説明が長くなってしまったが、というわけでオレからは敬意を表して首殺しの木と名付けよう。英語的に言うとネックキラーだろうか。なんか厨二的な響きであるがかっこいいと思ってしまうのは現代っ子として許してほしい。ネックキラーの木か。いいね。
「アンタまさか聖樹様に変なこと思ったりしてないでしょうね」
「ギクッ!?」
なんて鋭いやつ。いつも思うがエルフっていう種族は相手の考えていることがわかるのだろうか。
「コタローも前教えたからわかっていると思うけど、私たちにとって聖樹様はアクナ様、ミカド様たち神獣と並んで、もっとも尊い存在なんだからね。私はともかく、中にはホント神格化してるエルフたちもいるから間違っても侮辱にとられるような言葉は言わないでちょうだい」
「善処します」
すでにここ何日かで3回は聞いたセリフであるが一応気を付けようと心に誓う。
「ちなみにちょっと気になるから、なんて思ってたのか言ってみなさい」
「え? ちょっとそれは……」
そんなこと言えるわけがない。ネックキラーなんて言ったが最後下手したら生きていられるかどうか。オレとしてはまだ死にたくはない。
「まあいいわ、今回は許してあげる。だけど次はないわよ」
「はい……」
次がないってことはまさか殺されるってことだろうか。ビオレラに限っては冗談で終わりそうにないからマジで怖い。かわりにビオレラのことをジョークキラーと呼ばせてもらおう。もちろん心の中で。
オレは再び視線を巨大なオブジェクトに向ける。ゆっくりと視線を全体には走らせれば所々に明かりが灯り、まるで巨大なイルミネーションのようである。
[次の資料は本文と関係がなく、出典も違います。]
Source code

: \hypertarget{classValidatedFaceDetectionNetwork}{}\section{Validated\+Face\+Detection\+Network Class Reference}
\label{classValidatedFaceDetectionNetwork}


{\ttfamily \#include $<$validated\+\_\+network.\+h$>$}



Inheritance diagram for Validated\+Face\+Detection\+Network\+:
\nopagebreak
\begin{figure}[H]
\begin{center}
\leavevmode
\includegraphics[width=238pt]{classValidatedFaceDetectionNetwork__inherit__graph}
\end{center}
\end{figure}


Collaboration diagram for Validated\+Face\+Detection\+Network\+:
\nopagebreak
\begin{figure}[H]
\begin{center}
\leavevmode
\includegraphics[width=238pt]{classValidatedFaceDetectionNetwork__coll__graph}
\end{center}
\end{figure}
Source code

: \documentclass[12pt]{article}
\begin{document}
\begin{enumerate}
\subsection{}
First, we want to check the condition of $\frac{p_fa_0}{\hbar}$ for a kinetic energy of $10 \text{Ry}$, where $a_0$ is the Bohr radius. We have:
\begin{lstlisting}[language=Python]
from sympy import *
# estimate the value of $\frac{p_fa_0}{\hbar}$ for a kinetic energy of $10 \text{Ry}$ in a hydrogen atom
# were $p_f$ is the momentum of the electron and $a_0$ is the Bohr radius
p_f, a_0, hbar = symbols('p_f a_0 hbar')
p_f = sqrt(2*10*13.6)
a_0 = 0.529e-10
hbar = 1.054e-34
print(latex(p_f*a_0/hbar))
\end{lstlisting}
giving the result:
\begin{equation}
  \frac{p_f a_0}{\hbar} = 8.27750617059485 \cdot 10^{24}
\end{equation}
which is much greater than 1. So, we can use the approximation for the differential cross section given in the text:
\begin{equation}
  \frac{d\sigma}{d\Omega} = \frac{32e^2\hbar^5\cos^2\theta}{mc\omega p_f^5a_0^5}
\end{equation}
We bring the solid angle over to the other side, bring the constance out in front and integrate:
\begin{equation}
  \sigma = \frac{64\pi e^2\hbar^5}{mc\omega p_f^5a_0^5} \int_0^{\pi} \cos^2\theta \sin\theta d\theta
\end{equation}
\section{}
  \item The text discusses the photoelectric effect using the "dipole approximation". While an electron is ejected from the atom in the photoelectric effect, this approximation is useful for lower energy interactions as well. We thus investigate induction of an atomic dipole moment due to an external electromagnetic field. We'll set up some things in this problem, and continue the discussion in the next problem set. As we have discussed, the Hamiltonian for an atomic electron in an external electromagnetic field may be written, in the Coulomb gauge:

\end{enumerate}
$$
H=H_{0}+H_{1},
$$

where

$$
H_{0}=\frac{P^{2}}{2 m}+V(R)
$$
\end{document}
もはや超巨大なクリスマスツリーだな……。いったいどれくらいあるのだろうか。
オレは目の前にそびえ立つ巨大な幹を見てふと思ってしまう。世界遺産にも認定されているとある日本の島にある木などは比較にならないほどである。オレ自身実際に見たことあるわけではないが、とてもとてもそんなレベルでないことはすぐにわかる。およそ数百メートルというレベルでの円周はあるだろうか。地面に根ざした本体を上にたどっていけば数十メートルというところで大きく左に枝分かれしていくのが見える。分かれていく部分も幹に匹敵するほどの太さを持っており、そこからさらに細かな枝えと分岐していく。本体に目を戻せば、さらに同じようなものが次々と広がっており、天辺などとてもじゃないけど見えそうにない。
なんだこれって感じだな。さすがファンタジー
あまりの壮大さにしばし言葉を失ってしまった。
「木の中に街がある……」
本当に言葉にするとそんな感じである。無数に枝分かれする枝の間にはよく見ると足場のような、通路のようなものが数多く張り巡らされていて、一つ一つの道を目で追っていくと幹を利用した家が目に入る。どの家もこの木の枝をうまく利用したつくりになっているように見える。ある家は大きな幹を支柱にして、またある家は大きな枝をくり抜いて、はたまた別の家は無数の枝を屋根にするように造られていた。かといってそれだけでもないようだ。とても奇抜なデザインをした家や、一般的な小屋そのままがボンと造られているものもあるようだ。
オレは視線を再び下に戻す。根元からは大きな螺旋階段が頂上に向かって延々と続いていていた。
「あれ登っていくんですか?」
「当たり前でしょ」
マジか。オレは意気揚々と進んでいったエルフをとぼとぼと追いかけて行ったのだった。